Houston rates first among the nation's 10 most populous cities in total acreage of parkland, beating out Phoenix's 45,020 acres and San Diego's 47,383 acres, according to a 2011 report by The Trust for Public Land . Houston has 49,643 acres of total park space, with 22 acres per 1,000 residents. The national average is 12.4 acres per 1,000 residents.
Located just 15 minutes south of Downtown Houston, 288 Lake is a freshwater sports training facility and outdoor event venue.
The 20-acre facility featuring the pristine, spring-fed lake is a great place to maintain that competitive edge in the water for locals and those visiting Houston. Individuals and groups of up to 200 can visit 288 Lake to train or simply enjoy the lush surroundings. Five docks, a sandy beach shore, six sunken boats, training platforms and more provide divers a great place to hone their skills. 288 Lake is available to certified divers, and those interested in kayaking and open water swimming.
The spring/aquifer-fed water at the lake is naturally filtered, providing visibility ranges from four to 25 feet. The environment is also rife with plant and animal life.
288 Lake also offers seasonal swim passes and is available for groups and special events.
Alexander Deussen (1882-1959), a petroleum geologist, donated a 309-acre site on Lake Houston to Harris County in 1956. The site was converted into a public park and named the Alexander Deussen Park.
The highlight of the park is a herd of buffalo, giving visitors the opportunity to view these large and beautiful creatures in a natural setting.
There is no charge to use the boat ramps at Alexander Deussen Park, and fishing is permitted from piers.
The 2.5-mile jogging trail has an asphalt surface with exercise equipment along the trail.
There are 3 multi-purpose fields located in this park. These fields can be used for baseball/softball, football and/or soccer. The fields can be reserved, however reservations are not required. Lighting is not available.
Reservations of 150 people or more is required for the use of the Open Air Pavilion. Kitchen facilities, lights, and electrical outlets are available. Wood and charcoal barbeque grilling is also available. Seating capacity for the Open Air Pavilion is 400. Volleyball poles are available for use. Nets and balls not provided.
There are 230 cement picnic tables available, in which some are handicap accessible.
New play structures with shade canopies were recently installed.
Often described as “Houston's heart” and Houston's “Plymouth Rock,” Allen's Landing is an area that truly defines Houston. It was here in 1836 that August C. and John K. Allen stepped ashore and claimed Houston as their own. The confluence of Buffalo and White Oak bayous also became Houston's first port and a thriving commercial hub.
After years of deterioration and numerous planning efforts, Allen's Landing is undergoing major revitalization and rejuvenation. Already completed is a concrete paved wharf designed to replicate the original port, a promenade, terrace overlooking the bayou, trail/walkway, entry plaza at intersection of Commerce and Main, terraced grass lawn, and text-based Public Artwork.

[Records contained in a dataset]
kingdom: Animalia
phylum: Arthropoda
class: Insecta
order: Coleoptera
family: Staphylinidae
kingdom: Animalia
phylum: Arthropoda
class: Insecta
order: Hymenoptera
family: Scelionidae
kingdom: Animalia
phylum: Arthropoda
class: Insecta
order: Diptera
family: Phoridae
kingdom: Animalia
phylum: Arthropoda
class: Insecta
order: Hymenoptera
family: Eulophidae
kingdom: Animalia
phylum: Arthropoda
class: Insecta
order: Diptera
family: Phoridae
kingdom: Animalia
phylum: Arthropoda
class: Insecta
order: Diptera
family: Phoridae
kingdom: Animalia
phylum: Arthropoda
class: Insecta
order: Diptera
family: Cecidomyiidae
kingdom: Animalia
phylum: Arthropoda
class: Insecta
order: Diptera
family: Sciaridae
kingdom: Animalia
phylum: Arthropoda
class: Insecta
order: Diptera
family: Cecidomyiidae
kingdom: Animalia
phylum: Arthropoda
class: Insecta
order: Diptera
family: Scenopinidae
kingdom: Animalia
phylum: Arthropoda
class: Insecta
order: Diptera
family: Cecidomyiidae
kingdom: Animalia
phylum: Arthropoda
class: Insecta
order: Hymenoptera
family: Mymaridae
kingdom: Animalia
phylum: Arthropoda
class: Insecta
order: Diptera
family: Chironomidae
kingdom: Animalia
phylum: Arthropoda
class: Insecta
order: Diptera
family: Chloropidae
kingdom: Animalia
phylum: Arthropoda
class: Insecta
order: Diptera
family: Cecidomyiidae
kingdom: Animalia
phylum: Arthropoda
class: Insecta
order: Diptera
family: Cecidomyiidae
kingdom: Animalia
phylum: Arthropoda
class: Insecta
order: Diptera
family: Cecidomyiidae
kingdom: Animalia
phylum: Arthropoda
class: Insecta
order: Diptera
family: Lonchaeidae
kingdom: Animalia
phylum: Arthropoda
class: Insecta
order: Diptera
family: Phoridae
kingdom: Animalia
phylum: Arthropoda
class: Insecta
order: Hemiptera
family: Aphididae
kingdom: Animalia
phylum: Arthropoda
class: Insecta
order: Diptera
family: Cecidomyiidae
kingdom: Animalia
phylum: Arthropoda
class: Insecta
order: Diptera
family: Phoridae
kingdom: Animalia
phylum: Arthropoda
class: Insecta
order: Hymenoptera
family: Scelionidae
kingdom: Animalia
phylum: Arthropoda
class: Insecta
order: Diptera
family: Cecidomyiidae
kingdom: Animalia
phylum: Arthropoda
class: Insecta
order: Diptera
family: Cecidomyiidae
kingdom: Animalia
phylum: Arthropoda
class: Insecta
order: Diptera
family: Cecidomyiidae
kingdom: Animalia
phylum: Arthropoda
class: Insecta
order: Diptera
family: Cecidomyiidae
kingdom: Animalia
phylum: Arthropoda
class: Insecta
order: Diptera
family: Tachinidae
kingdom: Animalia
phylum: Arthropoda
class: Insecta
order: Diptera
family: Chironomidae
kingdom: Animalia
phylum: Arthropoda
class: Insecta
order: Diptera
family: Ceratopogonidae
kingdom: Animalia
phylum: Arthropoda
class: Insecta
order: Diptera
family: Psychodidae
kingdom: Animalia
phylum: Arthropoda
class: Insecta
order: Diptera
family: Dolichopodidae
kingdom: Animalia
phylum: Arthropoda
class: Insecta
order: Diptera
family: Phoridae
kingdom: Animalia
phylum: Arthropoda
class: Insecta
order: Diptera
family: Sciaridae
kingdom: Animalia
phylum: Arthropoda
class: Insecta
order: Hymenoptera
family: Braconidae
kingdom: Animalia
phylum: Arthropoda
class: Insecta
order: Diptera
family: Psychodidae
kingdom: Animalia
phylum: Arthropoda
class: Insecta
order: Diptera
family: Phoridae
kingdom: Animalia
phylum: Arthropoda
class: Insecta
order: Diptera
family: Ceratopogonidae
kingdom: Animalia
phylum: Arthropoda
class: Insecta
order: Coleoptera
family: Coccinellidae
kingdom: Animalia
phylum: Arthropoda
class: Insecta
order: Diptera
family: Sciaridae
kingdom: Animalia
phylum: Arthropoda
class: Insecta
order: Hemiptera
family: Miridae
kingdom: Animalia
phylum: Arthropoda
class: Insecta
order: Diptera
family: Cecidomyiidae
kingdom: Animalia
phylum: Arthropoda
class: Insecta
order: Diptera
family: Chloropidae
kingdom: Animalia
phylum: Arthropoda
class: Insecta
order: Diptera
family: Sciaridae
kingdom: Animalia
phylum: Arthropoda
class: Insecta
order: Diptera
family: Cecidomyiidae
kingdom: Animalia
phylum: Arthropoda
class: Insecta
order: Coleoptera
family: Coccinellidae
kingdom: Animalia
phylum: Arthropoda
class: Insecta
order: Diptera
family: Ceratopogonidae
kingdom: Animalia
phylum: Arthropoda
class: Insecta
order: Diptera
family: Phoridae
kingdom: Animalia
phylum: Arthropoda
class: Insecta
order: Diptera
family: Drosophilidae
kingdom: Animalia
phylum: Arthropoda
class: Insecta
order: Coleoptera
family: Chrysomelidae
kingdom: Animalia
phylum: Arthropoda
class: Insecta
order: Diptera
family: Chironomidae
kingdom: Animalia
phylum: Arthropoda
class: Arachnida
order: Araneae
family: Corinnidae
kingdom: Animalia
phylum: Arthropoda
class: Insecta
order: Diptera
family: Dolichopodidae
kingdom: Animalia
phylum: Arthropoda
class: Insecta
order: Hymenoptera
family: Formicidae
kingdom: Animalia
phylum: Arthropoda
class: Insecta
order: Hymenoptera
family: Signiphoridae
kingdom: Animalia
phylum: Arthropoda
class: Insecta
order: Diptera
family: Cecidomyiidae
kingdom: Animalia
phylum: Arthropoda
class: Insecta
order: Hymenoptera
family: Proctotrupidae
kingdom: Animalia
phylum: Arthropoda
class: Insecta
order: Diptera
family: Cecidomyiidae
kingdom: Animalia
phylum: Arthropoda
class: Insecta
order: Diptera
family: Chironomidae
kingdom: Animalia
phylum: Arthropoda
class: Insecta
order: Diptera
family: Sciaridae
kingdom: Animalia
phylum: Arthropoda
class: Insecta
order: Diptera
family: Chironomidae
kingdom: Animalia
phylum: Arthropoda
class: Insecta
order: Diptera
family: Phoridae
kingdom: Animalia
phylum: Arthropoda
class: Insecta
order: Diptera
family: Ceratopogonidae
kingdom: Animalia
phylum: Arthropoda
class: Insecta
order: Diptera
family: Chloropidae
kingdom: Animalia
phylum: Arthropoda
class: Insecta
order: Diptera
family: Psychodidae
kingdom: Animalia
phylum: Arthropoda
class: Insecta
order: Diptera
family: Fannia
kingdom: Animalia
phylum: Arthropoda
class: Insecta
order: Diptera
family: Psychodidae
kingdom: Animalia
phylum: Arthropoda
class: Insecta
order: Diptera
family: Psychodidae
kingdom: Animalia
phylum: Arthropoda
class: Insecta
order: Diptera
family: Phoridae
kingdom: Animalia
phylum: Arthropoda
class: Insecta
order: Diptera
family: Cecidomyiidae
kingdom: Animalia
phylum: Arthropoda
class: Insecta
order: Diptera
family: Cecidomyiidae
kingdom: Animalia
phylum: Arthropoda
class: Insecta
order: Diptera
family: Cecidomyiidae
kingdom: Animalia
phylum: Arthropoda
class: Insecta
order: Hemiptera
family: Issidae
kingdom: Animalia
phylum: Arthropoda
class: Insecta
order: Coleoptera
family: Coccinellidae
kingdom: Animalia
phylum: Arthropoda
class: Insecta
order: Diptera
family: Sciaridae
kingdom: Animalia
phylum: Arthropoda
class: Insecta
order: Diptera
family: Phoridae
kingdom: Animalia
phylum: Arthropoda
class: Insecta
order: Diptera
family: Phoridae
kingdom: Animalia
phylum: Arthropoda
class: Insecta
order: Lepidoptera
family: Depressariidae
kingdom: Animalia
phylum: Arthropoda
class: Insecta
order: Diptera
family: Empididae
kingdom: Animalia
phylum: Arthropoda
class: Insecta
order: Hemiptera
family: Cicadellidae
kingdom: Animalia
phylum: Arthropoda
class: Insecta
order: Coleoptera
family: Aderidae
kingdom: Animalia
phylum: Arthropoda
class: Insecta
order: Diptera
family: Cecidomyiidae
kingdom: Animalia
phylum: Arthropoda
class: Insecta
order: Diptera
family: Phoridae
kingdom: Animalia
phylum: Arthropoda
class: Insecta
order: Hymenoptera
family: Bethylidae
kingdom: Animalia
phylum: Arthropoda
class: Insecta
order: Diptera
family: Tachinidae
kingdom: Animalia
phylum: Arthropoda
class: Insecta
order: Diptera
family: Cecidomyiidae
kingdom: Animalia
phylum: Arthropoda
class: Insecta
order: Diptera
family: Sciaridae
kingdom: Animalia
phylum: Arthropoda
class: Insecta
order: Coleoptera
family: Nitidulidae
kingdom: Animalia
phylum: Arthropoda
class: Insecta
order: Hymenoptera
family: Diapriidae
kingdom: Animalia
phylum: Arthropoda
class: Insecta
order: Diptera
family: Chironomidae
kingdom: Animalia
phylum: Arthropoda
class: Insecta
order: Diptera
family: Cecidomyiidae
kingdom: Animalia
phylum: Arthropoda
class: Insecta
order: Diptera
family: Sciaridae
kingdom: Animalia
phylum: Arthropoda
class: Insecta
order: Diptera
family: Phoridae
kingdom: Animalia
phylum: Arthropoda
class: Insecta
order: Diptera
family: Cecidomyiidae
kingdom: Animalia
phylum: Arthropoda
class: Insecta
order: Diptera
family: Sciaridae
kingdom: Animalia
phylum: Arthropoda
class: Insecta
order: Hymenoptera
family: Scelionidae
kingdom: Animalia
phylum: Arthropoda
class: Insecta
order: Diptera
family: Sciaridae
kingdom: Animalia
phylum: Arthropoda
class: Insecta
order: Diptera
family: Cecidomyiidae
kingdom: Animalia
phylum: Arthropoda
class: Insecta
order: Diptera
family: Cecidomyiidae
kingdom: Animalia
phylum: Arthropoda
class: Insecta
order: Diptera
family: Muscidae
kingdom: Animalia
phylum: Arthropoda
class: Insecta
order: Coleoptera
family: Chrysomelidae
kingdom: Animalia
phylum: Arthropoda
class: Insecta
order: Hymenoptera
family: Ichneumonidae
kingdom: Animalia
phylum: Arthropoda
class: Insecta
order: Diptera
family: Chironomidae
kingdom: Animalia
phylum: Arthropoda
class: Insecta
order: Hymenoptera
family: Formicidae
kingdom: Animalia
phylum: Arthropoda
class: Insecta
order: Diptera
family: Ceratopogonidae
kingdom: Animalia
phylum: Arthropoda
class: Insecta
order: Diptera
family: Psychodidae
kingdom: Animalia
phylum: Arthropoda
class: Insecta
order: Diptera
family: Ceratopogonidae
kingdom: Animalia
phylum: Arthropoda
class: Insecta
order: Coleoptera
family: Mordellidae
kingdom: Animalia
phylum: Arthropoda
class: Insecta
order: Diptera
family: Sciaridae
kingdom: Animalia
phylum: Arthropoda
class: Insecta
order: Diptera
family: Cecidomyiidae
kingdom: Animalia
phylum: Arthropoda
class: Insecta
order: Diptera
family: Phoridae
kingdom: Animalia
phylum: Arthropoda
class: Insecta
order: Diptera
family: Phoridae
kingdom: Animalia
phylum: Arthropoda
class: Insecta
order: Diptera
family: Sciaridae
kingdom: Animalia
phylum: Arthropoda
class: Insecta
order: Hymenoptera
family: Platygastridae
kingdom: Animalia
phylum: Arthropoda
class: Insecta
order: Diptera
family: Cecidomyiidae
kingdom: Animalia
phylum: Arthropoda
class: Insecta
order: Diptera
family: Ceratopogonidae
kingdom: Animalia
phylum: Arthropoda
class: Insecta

Task requirements:
Copy the Houston parks text above from "The 2.5-mile jogging" up to and including "balls not provided.", swapping "Open Air Pavilion" for "Picnic Pavilion" wherever it occurs.

Task solution:
The 2.5-mile jogging trail has an asphalt surface with exercise equipment along the trail.
There are 3 multi-purpose fields located in this park. These fields can be used for baseball/softball, football and/or soccer. The fields can be reserved, however reservations are not required. Lighting is not available.
Reservations of 150 people or more is required for the use of the Picnic Pavilion. Kitchen facilities, lights, and electrical outlets are available. Wood and charcoal barbeque grilling is also available. Seating capacity for the Picnic Pavilion is 400. Volleyball poles are available for use. Nets and balls not provided.